Fu in questo contesto di vulnerabilità strategica, che maturò l’avvicinamento tra Arabia Saudita e Israele. Entrambi i paesi condividono la percezione di una minaccia comune, l’espansionismo iraniano e i suoi alleati regionali. Mentre Riad non riusciva a neutralizzare gli Houthi, Israele dimostrava una notevole efficacia militare contro gli alleati di Teheran, colpendone infrastrutture e leadership con precisione. La monarchia saudita iniziò così a considerare Israele non più come un nemico, ma come un potenziale partner strategico capace di contribuire alla sicurezza dell’Arabia Saudita e alla protezione delle rotte energetiche.
La guerra di Gaza, scoppiata nell’ottobre 2023, ha rallentato il processo di normalizzazionetra i due paesi, ma non lo ha interrotto. Nel corso del conflitto israelo-iraniano del 2024, l’Arabia Saudita fornì dati radar e permise l’utilizzo del proprio spazio aereo per l’intercettazione di missili iraniani diretti verso Israele; in alcuni casi, le forze saudite hanno intercettato direttamente missili iraniani nella parte settentrionale del regno.
Ufficialmente, Riad continua a dichiarare che la normalizzazione con Israele sarà possibile solo dopo la creazione di uno Stato palestinese. Tuttavia, i fatti mostrano una realtà diversa, la cooperazione strategica con Israele, anche in un periodo di guerra, indica una convergenza di interessiche va ben oltre la retorica diplomatica.

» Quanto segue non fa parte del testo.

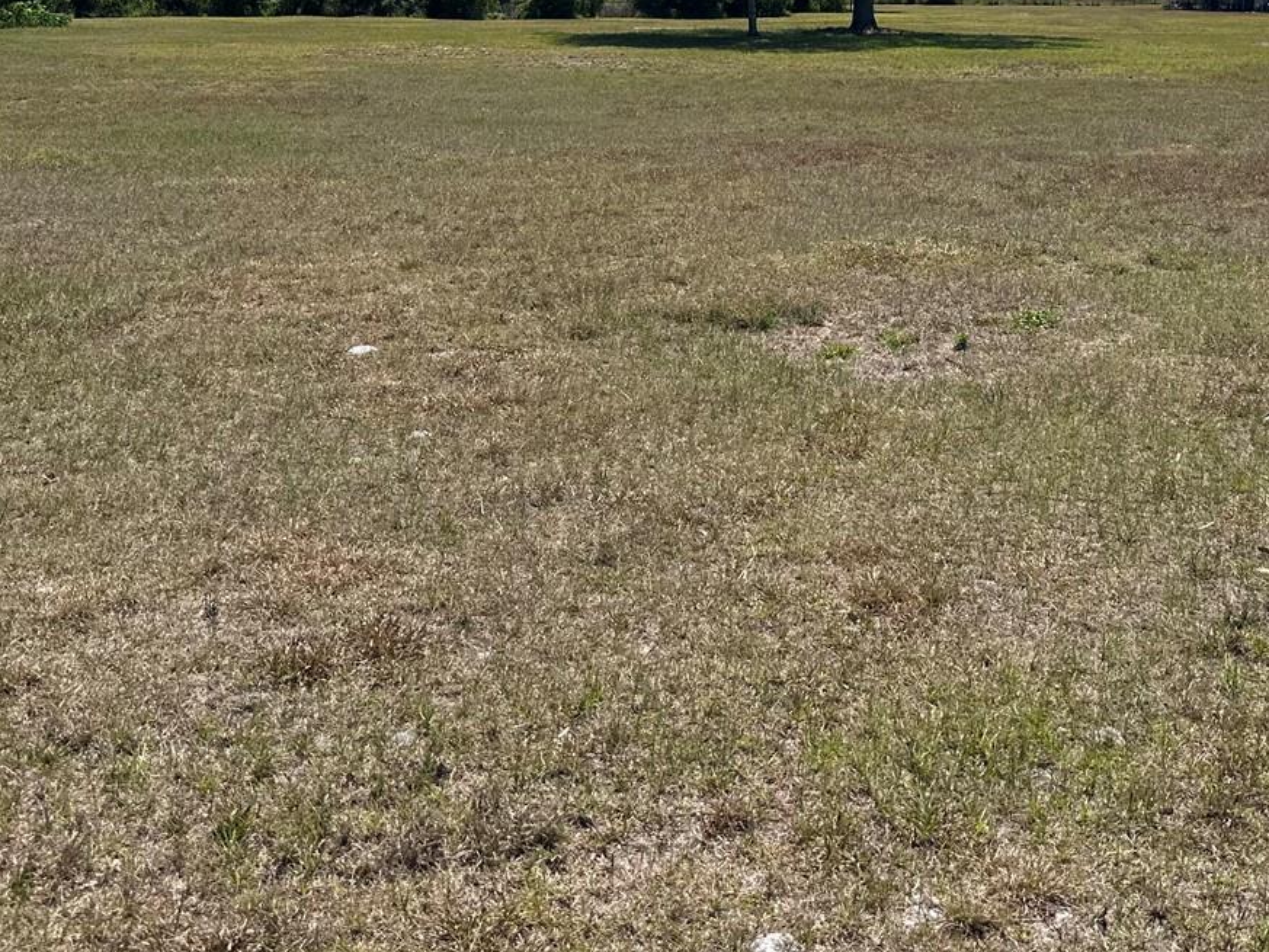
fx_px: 1613
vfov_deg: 31.7
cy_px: 137
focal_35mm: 44
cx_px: 789
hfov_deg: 42.6
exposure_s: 1/6211
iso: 80
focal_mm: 6.86
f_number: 1.78
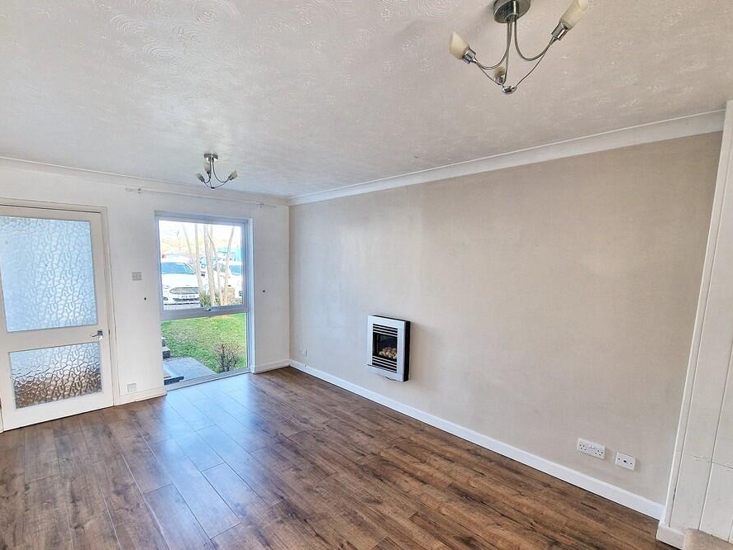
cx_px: 342
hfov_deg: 98.0
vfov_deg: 81.6
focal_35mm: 15
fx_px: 318
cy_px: 297
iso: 64
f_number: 2.2
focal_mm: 2.2
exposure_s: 1/50
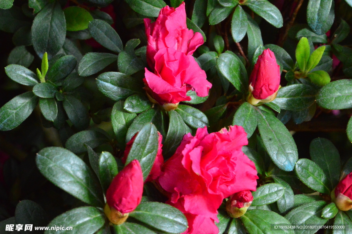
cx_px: 176
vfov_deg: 5.9
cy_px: 117
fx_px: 2271
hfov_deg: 8.9
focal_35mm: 232
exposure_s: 1/200
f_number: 20
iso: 6400
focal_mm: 155
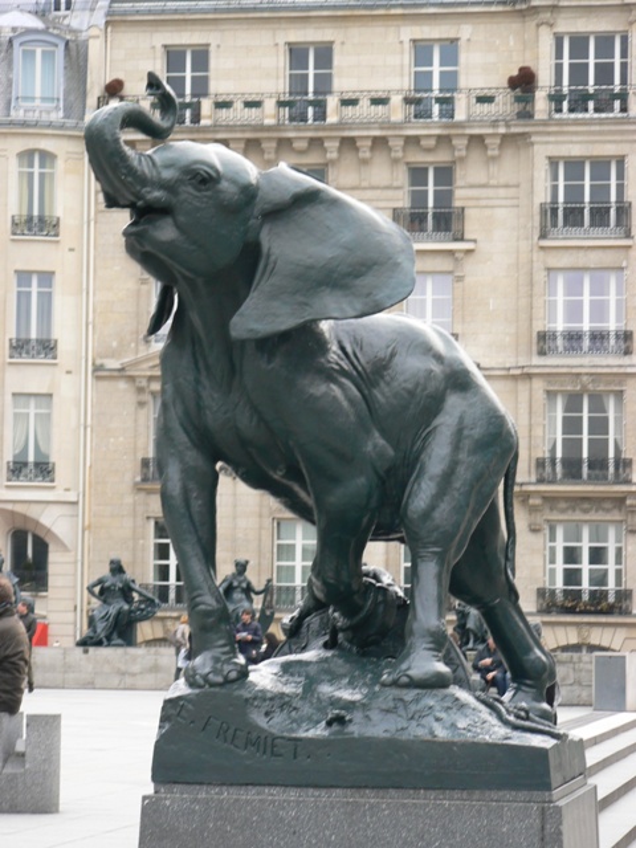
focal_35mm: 117
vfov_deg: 16.8
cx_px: 318
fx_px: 2866
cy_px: 424
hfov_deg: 12.7
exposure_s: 1/100
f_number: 4
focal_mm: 19.5
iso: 80
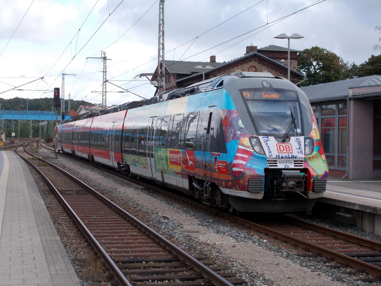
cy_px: 143
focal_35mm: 66
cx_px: 190
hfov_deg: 29.4
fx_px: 726
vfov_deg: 22.3
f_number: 5.3
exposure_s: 1/200
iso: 80
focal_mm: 11.8
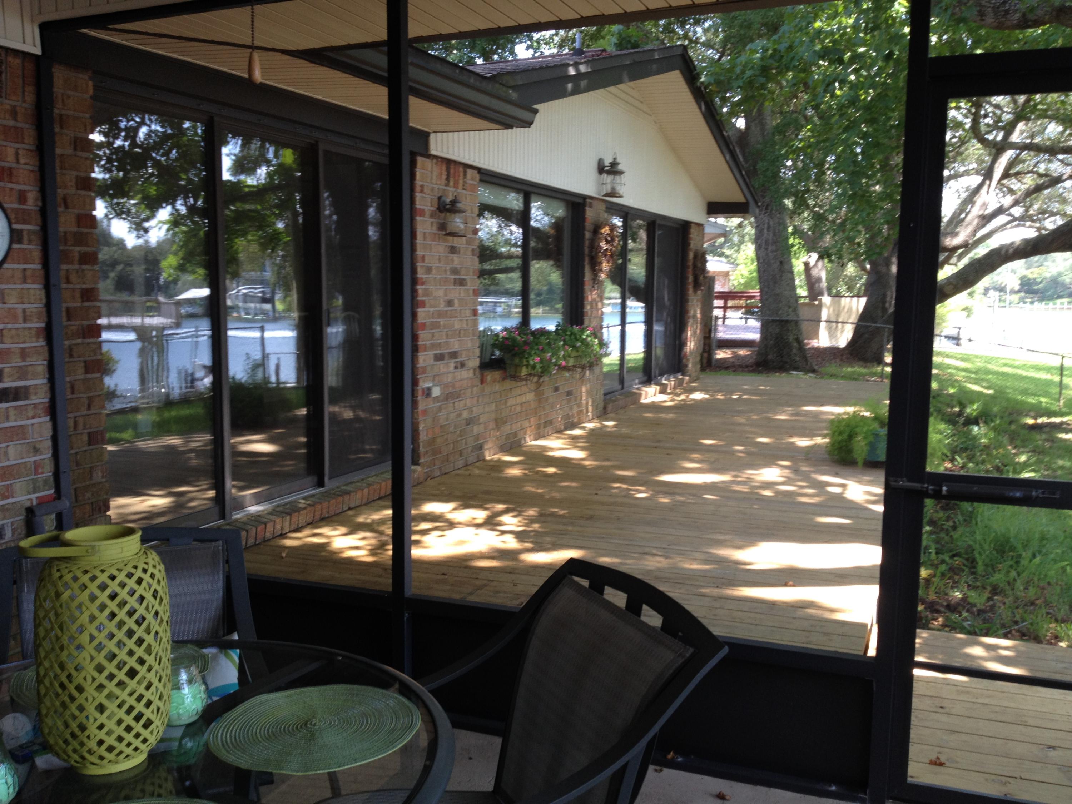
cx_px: 536
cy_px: 402
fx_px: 1084
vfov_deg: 40.7
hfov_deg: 52.6
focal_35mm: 35
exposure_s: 1/60
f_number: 2.4
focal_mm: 4.28
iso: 50
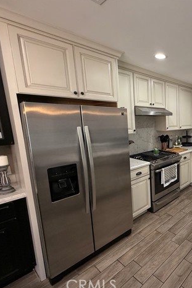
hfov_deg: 51.8
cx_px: 185
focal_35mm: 20
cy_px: 146
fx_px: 160
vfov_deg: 84.0
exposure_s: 1/120
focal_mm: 2.22
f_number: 2.2
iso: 200
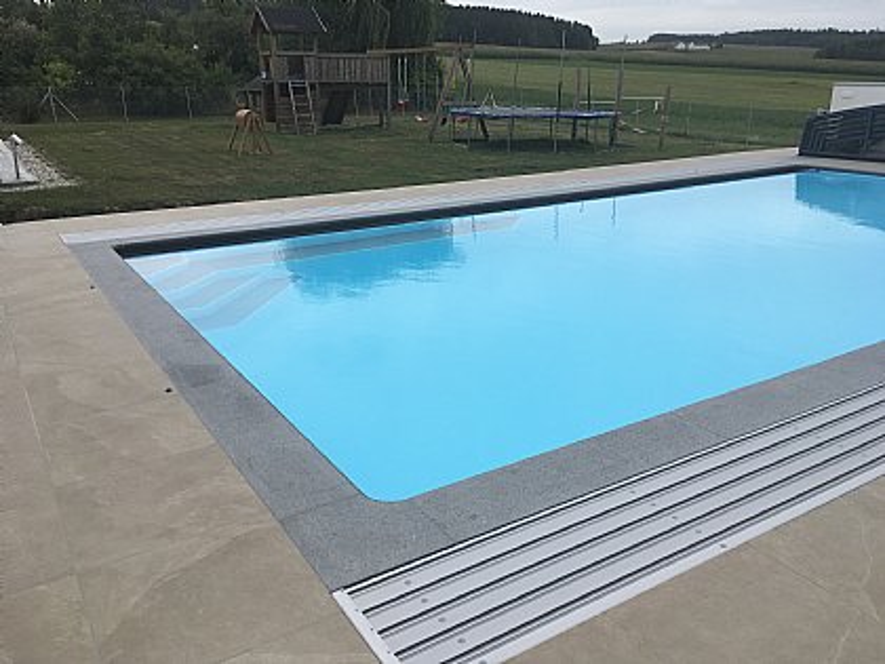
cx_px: 442
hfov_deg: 61.7
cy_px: 332
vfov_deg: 48.2
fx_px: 741
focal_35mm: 29
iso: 25
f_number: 2.2
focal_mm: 4.15
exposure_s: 1/1350
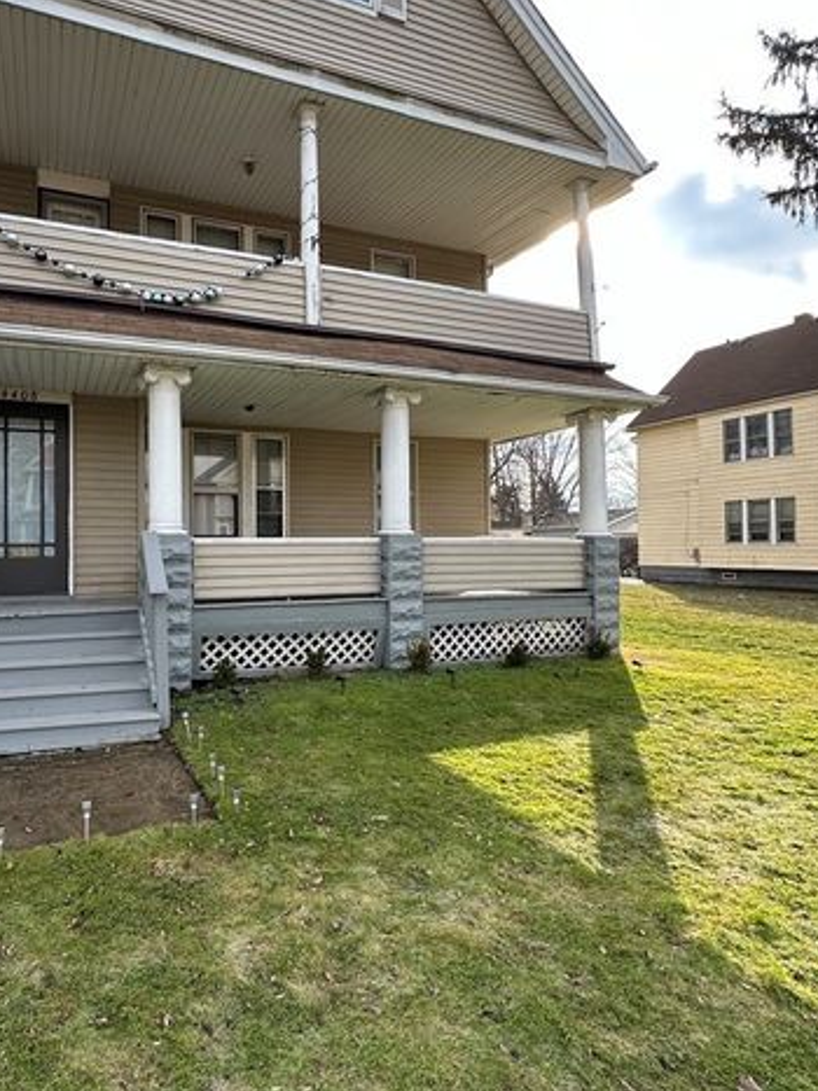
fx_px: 630
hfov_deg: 64.3
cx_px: 273
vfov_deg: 81.7
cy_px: 534
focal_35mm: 20
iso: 40
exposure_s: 1/381
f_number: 2.2
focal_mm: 2.22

L’Arabia Saudita, impegnata nel progetto di modernizzazione Vision 2030 e nella ricerca di un ruolo globale più incisivo, vede in Israele un alleato utile per la sicurezza regionale, la tecnologia militare e l’accesso ai mercati occidentali. Ma il regno resta intrappolato dall’Iran, che controlla lo Stretto di Hormuz e che attraverso gli Houthi continua a minacciare i suoi confini e la stabilità del commercio nel Mar Rosso. La famiglia reale saudita, consapevole della sua scarsa efficacia militare, nonostante gli ingenti finanziamenti americani, percepisce Israele come un partner necessario, un alleato vincente capace di contribuire alla difesa del regno e al consolidamento della sua influenza economica e geopolitica.